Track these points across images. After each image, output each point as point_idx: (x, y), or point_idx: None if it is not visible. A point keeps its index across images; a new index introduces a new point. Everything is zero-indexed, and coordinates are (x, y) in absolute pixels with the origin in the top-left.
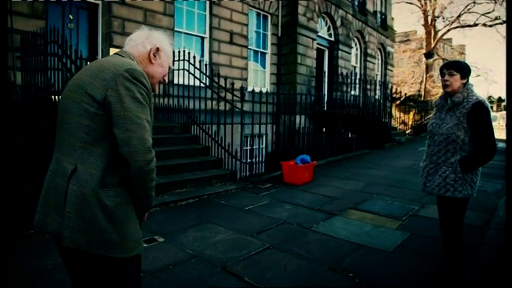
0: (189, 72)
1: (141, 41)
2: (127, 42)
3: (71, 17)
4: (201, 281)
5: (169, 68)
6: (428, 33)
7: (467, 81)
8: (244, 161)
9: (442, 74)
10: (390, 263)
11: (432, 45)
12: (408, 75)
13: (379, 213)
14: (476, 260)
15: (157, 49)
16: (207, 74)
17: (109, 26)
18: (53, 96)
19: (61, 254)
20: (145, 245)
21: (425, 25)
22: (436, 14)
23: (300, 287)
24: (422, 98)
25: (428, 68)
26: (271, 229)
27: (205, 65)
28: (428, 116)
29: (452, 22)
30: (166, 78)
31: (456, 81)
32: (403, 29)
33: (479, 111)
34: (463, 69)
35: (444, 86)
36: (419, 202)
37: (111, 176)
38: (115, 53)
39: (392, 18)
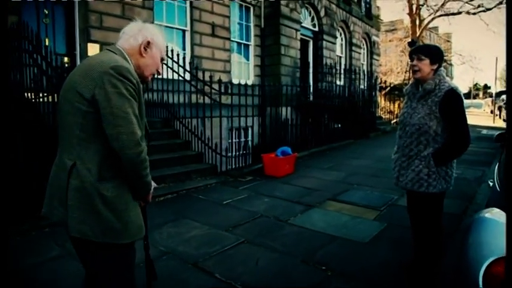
0: (168, 66)
1: (133, 33)
2: (120, 35)
3: (46, 12)
4: (170, 279)
5: (163, 59)
6: (413, 21)
7: (439, 66)
8: (225, 154)
9: (411, 59)
10: (364, 254)
11: (417, 34)
12: (395, 64)
13: (357, 203)
14: (449, 249)
15: (148, 42)
16: (186, 67)
17: (86, 20)
18: (26, 94)
19: (72, 243)
20: None
21: (410, 14)
22: (420, 2)
23: (269, 281)
24: None
25: None
26: (248, 223)
27: (183, 58)
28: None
29: (437, 10)
30: (160, 70)
31: (425, 66)
32: (390, 18)
33: (452, 99)
34: (433, 54)
35: (413, 72)
36: (399, 191)
37: (108, 169)
38: (106, 49)
39: (378, 7)
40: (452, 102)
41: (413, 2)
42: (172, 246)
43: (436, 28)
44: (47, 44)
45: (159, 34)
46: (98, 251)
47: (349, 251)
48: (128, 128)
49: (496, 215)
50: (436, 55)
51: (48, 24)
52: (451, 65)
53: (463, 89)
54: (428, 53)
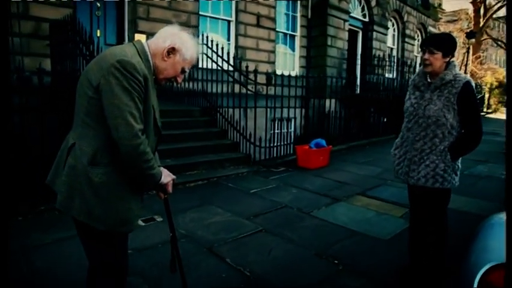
0: (208, 57)
1: (164, 35)
2: (155, 34)
3: (98, 5)
4: (182, 260)
5: (184, 70)
6: (476, 11)
7: (452, 57)
8: (258, 144)
9: (422, 52)
10: (381, 252)
11: (481, 24)
12: (455, 57)
13: (387, 200)
14: None
15: (173, 49)
16: (225, 58)
17: (135, 12)
18: None
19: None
20: (143, 223)
21: (474, 2)
22: None
23: (278, 271)
24: None
25: (474, 48)
26: (270, 213)
27: (222, 48)
28: None
29: None
30: (179, 79)
31: (437, 60)
32: (453, 8)
33: (471, 92)
34: (446, 47)
35: (424, 66)
36: None
37: (102, 156)
38: (131, 42)
39: None
40: (471, 95)
41: None
42: (192, 230)
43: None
44: (98, 35)
45: (191, 45)
46: (84, 230)
47: (367, 248)
48: (126, 120)
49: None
50: (449, 47)
51: (100, 16)
52: None
53: None
54: (440, 46)
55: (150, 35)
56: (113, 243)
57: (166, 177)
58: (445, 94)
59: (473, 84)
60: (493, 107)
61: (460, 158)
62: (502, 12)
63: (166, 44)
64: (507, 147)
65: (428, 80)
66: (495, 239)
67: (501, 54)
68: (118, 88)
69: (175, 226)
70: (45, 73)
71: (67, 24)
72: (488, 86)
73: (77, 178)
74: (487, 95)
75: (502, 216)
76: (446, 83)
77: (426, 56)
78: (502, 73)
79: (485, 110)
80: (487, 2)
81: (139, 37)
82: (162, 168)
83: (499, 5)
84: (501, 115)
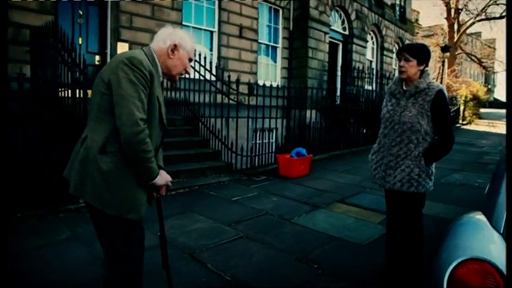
0: (190, 66)
1: (163, 37)
2: (154, 38)
3: (81, 13)
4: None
5: (191, 59)
6: (450, 26)
7: (426, 66)
8: (240, 153)
9: (398, 59)
10: (359, 256)
11: (455, 39)
12: (431, 69)
13: (365, 207)
14: None
15: (175, 46)
16: (208, 67)
17: (117, 20)
18: (60, 89)
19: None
20: None
21: (448, 18)
22: (459, 6)
23: (259, 275)
24: None
25: (449, 62)
26: (251, 219)
27: (204, 58)
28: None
29: (477, 15)
30: (188, 70)
31: (412, 67)
32: (429, 23)
33: (444, 100)
34: (420, 55)
35: (400, 72)
36: None
37: (112, 145)
38: (140, 48)
39: (416, 12)
40: (444, 103)
41: (451, 5)
42: (172, 236)
43: (478, 33)
44: (80, 43)
45: (188, 38)
46: (96, 214)
47: (345, 252)
48: (129, 108)
49: (477, 218)
50: (423, 56)
51: (82, 24)
52: (493, 72)
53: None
54: (415, 54)
55: (132, 43)
56: (125, 230)
57: (162, 180)
58: (419, 101)
59: (446, 93)
60: (468, 118)
61: (434, 164)
62: (474, 28)
63: (168, 44)
64: (507, 148)
65: (404, 88)
66: (465, 237)
67: (475, 68)
68: (125, 81)
69: (156, 232)
70: (25, 79)
71: (49, 31)
72: (463, 98)
73: (88, 165)
74: (462, 107)
75: (472, 216)
76: (421, 91)
77: (402, 63)
78: (475, 86)
79: (460, 121)
80: (461, 19)
81: (122, 46)
82: (161, 171)
83: (472, 21)
84: (476, 126)
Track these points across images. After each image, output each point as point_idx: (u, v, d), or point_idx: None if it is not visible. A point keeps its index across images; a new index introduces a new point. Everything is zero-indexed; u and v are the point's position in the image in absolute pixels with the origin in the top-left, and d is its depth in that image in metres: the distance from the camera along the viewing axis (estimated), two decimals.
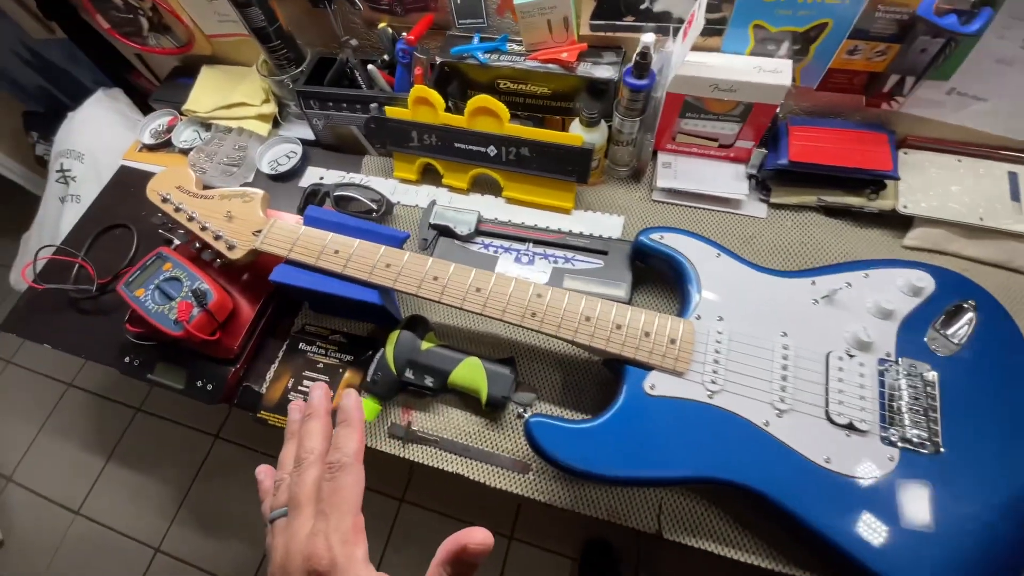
:::
_Task description_
Leave out the pictures and set down all of the data exactly.

_Expected answer_
Track these points across images. After each image, output each point as point_idx: (x, y), or point_idx: None if it is not visible. A point keeps its index across images; a new index introduces a new point. Everything is zero-indexed, and coordinates are (x, y) in absolute pixels with the origin in the top-left.
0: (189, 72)
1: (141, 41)
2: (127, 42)
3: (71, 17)
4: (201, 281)
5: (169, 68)
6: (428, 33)
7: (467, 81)
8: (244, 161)
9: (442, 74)
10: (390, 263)
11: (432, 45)
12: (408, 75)
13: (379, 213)
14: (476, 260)
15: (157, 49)
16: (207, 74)
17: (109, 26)
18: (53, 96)
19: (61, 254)
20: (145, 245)
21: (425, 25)
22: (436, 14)
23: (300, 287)
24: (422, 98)
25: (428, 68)
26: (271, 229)
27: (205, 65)
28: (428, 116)
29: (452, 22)
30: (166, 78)
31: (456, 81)
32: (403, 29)
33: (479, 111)
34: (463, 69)
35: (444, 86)
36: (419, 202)
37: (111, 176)
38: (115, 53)
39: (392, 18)
0: (168, 66)
1: (133, 33)
2: (120, 35)
3: (46, 12)
4: (170, 279)
5: (163, 59)
6: (413, 21)
7: (439, 66)
8: (225, 154)
9: (411, 59)
10: (364, 254)
11: (417, 34)
12: (395, 64)
13: (357, 203)
14: (449, 249)
15: (148, 42)
16: (186, 67)
17: (86, 20)
18: (26, 94)
19: (72, 243)
20: None
21: (410, 14)
22: (420, 2)
23: (269, 281)
24: None
25: None
26: (248, 223)
27: (183, 58)
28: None
29: (437, 10)
30: (160, 70)
31: (425, 66)
32: (390, 18)
33: (452, 99)
34: (433, 54)
35: (413, 72)
36: (399, 191)
37: (108, 169)
38: (106, 49)
39: (378, 7)
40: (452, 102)
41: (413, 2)
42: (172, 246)
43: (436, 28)
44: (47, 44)
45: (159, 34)
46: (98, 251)
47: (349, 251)
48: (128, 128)
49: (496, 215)
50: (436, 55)
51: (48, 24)
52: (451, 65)
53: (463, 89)
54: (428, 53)
0: (208, 57)
1: (164, 35)
2: (155, 34)
3: (98, 5)
4: (182, 260)
5: (184, 70)
6: (476, 11)
7: (452, 57)
8: (258, 144)
9: (422, 52)
10: (381, 252)
11: (481, 24)
12: (455, 57)
13: (387, 200)
14: None
15: (173, 49)
16: (225, 58)
17: (135, 12)
18: None
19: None
20: (143, 223)
21: (474, 2)
22: None
23: (278, 271)
24: None
25: (474, 48)
26: (270, 213)
27: (222, 48)
28: None
29: None
30: (179, 79)
31: (437, 60)
32: (453, 8)
33: (471, 92)
34: (446, 47)
35: (424, 66)
36: None
37: (102, 156)
38: (131, 42)
39: None
40: (471, 95)
41: None
42: (192, 230)
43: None
44: (98, 35)
45: (191, 45)
46: (84, 230)
47: (367, 248)
48: (126, 120)
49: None
50: (449, 47)
51: (100, 16)
52: None
53: None
54: (440, 46)
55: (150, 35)
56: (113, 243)
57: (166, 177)
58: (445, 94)
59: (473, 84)
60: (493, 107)
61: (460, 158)
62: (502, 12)
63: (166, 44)
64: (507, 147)
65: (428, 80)
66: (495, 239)
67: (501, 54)
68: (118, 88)
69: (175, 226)
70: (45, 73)
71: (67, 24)
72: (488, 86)
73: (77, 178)
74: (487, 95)
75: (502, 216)
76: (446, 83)
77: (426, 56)
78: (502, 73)
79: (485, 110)
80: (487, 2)
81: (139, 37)
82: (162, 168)
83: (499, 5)
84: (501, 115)
0: (190, 66)
1: (163, 37)
2: (154, 38)
3: (81, 13)
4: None
5: (191, 59)
6: (450, 26)
7: (426, 66)
8: (240, 153)
9: (398, 59)
10: (359, 256)
11: (455, 39)
12: (431, 69)
13: (365, 207)
14: None
15: (175, 46)
16: (208, 67)
17: (117, 20)
18: (60, 89)
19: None
20: None
21: (448, 18)
22: (459, 6)
23: (259, 275)
24: None
25: (449, 62)
26: (251, 219)
27: (204, 58)
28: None
29: (477, 15)
30: (188, 70)
31: (412, 67)
32: (429, 23)
33: (444, 100)
34: (420, 55)
35: (400, 72)
36: None
37: (112, 145)
38: (140, 48)
39: (416, 12)
40: (444, 103)
41: (451, 5)
42: (172, 236)
43: (478, 33)
44: (80, 43)
45: (188, 38)
46: (96, 214)
47: (345, 252)
48: (129, 108)
49: (477, 218)
50: (423, 56)
51: (82, 24)
52: (493, 72)
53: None
54: (415, 54)
55: (132, 43)
56: (125, 230)
57: (162, 180)
58: (419, 101)
59: (446, 93)
60: (468, 118)
61: (434, 164)
62: (474, 28)
63: (168, 44)
64: (507, 148)
65: (404, 88)
66: (465, 237)
67: (475, 68)
68: (125, 81)
69: (156, 232)
70: (25, 79)
71: (49, 31)
72: (463, 98)
73: (88, 165)
74: (462, 107)
75: (472, 216)
76: (421, 91)
77: (402, 63)
78: (475, 86)
79: (460, 121)
80: (461, 19)
81: (122, 46)
82: (161, 171)
83: (472, 21)
84: (476, 126)
Track these points across images. After each image, output each point as point_idx: (u, v, d), or point_idx: None if it is not visible. A point keeps its index across images; a new index introduces a new point. Everything is zero-indexed; u and v are the point's position in the image in absolute pixels with the origin in the top-left, and d is its depth in that image in metres: the distance from the camera along the viewing axis (estimated), two decimals.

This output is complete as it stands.